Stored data

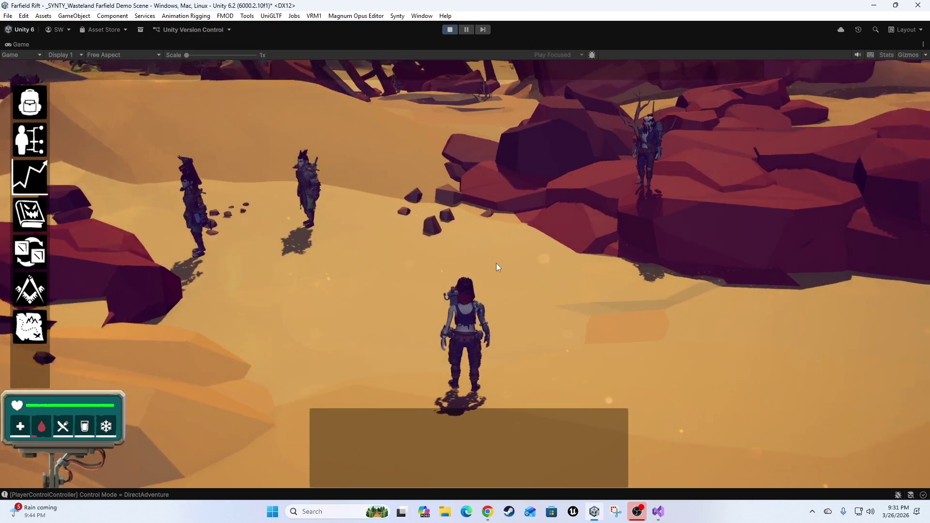
pyautogui.press('Tab')
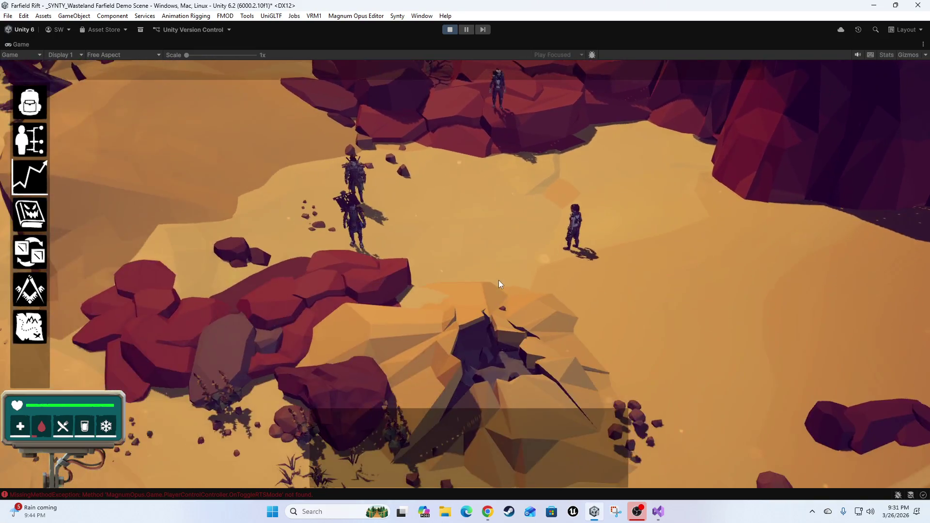
# Auto-move the character through a series of ground destinations past the truck toward town
pyautogui.click(479, 264)
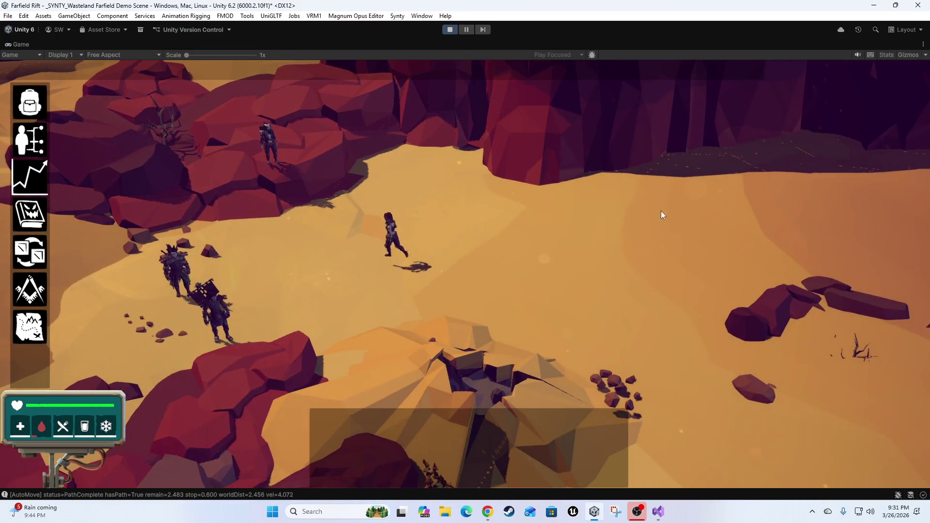
pyautogui.click(751, 233)
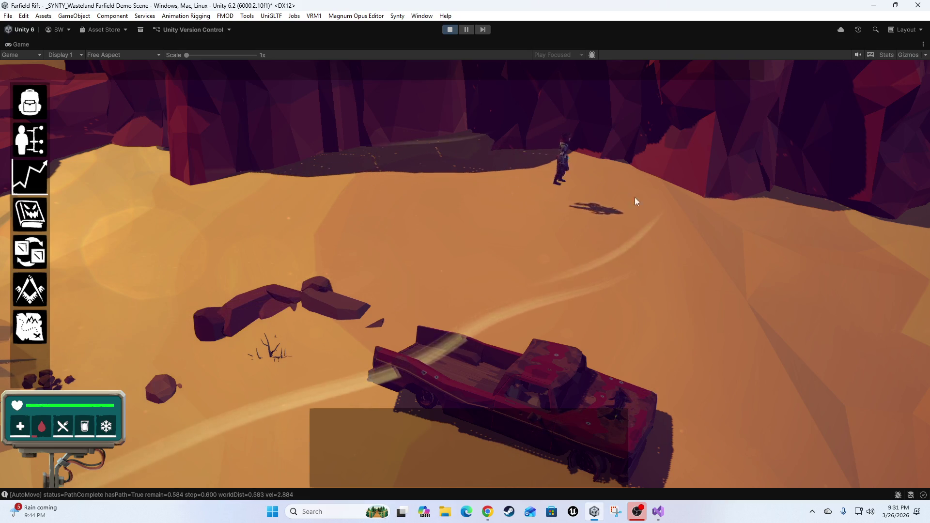
pyautogui.click(606, 264)
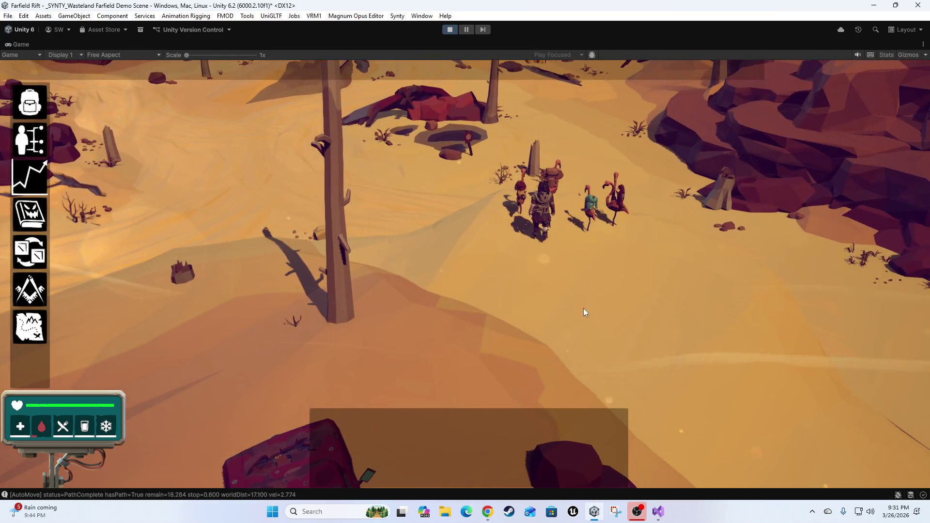
pyautogui.click(589, 308)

• TASK BRIEF
If the records contain pictures, skip them, and transcribe exactly every line from the one with "# Auto-move the" through the last line.

• RESULT
# Auto-move the character through a series of ground destinations past the truck toward town
pyautogui.click(479, 264)
pyautogui.click(751, 233)
pyautogui.click(606, 264)
pyautogui.click(589, 308)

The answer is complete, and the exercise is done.